Under the “guidance” of Wilson, more than 14,000 patients were exposed to the potentially fatal liver disease when they received electroencephalography (EEG) testing from 1990-1996. One man died, and about 1,000 were actually infected. Somehow, even though the College of Physician and Surgeons of Ontario had been warned about the poor sterilization techniques at Wilson’s six clinics as early as 1991, nothing was done until 1996.

Cold comfort that this one man wrecking crew was finally punished with revocation of his license—at age 65. Would it surprise you that despite Wilson’s egregious record, he was still able to marshal more than 100 letters attesting to his medical skills and good character? Not content with setting the standard for mere malfeasance, he was also able to achieve the highest malpractice settlement for a single physician in Canadian history—a staggering CDN$ 27.5 million.

But, you say, we have the Joint Commission looking over our shoulder. That’s true, as far as it goes, but since less than 1 percent of hospitals have failed to receive accreditation from the Commission in the last 17 years, one might argue that the process isn’t exactly thorough. This is the same Commission, after all, that gave high marks to Palm Beach Gardens (FL) Medical Center last year, even after federal investigators had just raided the place, finding that patients were in “immediate jeopardy” of harm because of infection control deficiencies.

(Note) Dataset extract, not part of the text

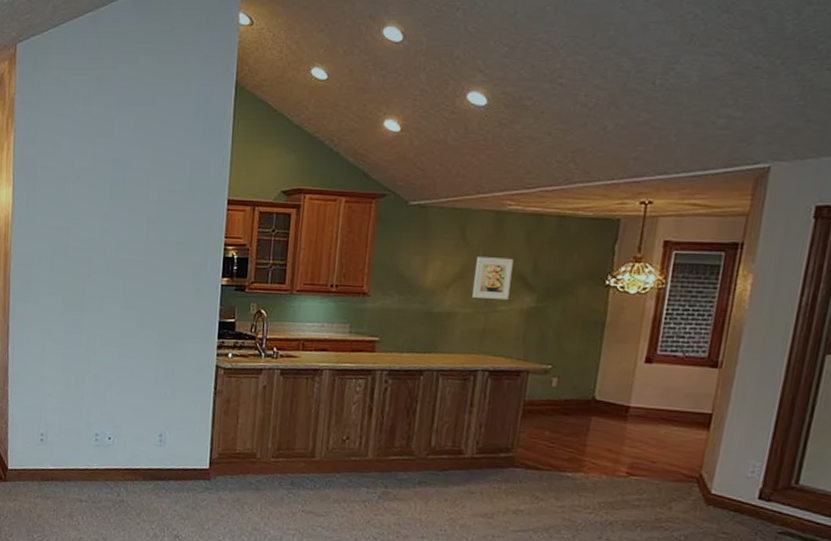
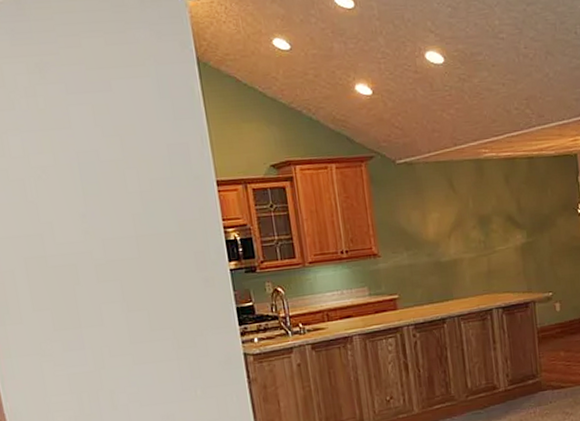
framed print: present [472,257,514,299] -> none [468,201,503,243]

In 1997, Bridgeport (CT) Medical Center was undergoing a terrible situation with antibiotic-resistant nosocomial infections. In fact, the Joint Commission was aware of the outbreak, but did not interview patients or doctors. Instead, it chose to review certain patient files selected by hospital officials. As such, its inquiry was closed, and the facility retained its high ranking even though it had recently settled four lawsuits with patients who developed infections.

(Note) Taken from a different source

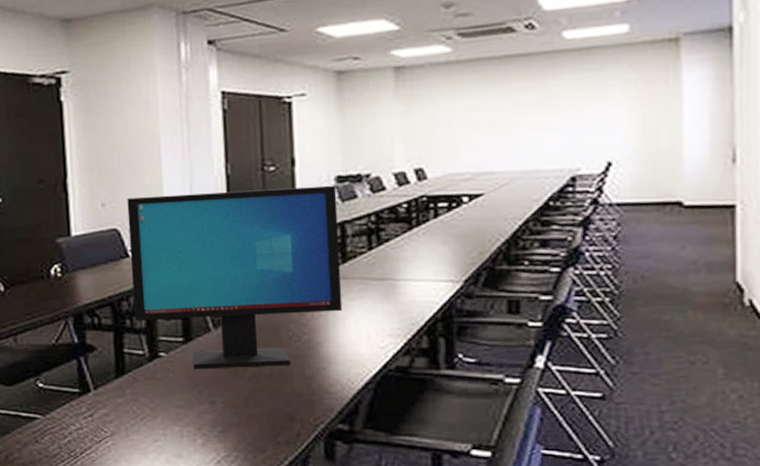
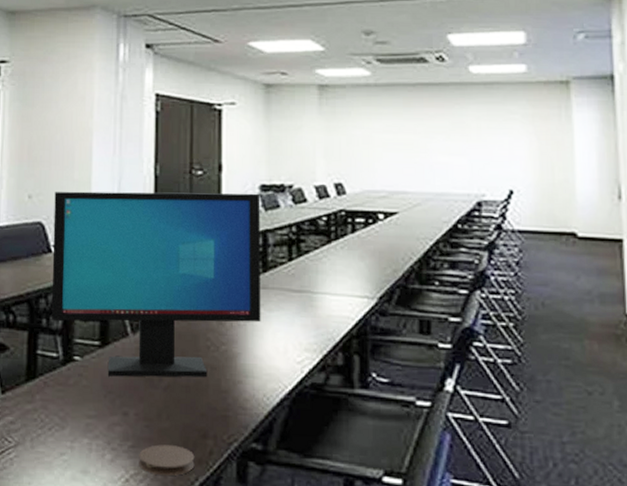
coaster: none [229,429,283,457] -> present [139,444,195,476]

At about this time, state public health officials conducted a surprise investigation, and found dozens of patient care and infection control violations. Compare this to the advance notice given by the Commission, allowing facilities ample time to temporarily clean up their acts and garner a passing grade.

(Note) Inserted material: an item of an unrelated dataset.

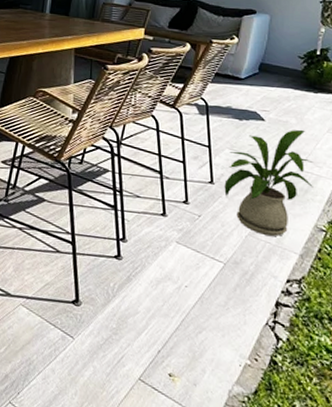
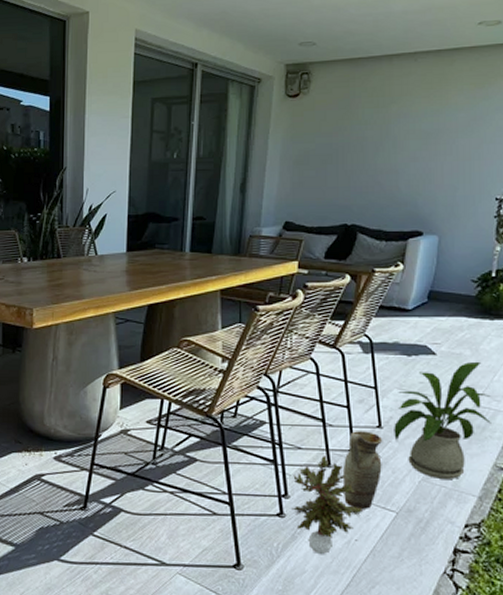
potted plant: none [128,205,194,298] -> present [292,456,364,555]
ceramic jug: none [176,185,214,258] -> present [342,431,383,509]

To be sure, hospitals are under all sorts of pressure to cut corners, but then, so is every other business. Imagine the outcry if airlines were found to eliminate certain maintenance procedures, as a cost saving measure. What if your local supermarket cut back on refrigerating perishable items, to save a few bucks?

Perhaps it all comes back to that little problem touched upon in the second paragraph of this essay, the bit regarding caring about your patients. For the foreseeable future, the quality of education will drop and drop, even as funding increases. The entertainment industry will continue to release mostly junk. But, in your chosen field of health care, the stakes are simply too high. You have no alternative but to care. Try it, it’s infectious (in a good way!).

As the Romans used to say:   tuum est  [it’s up to you].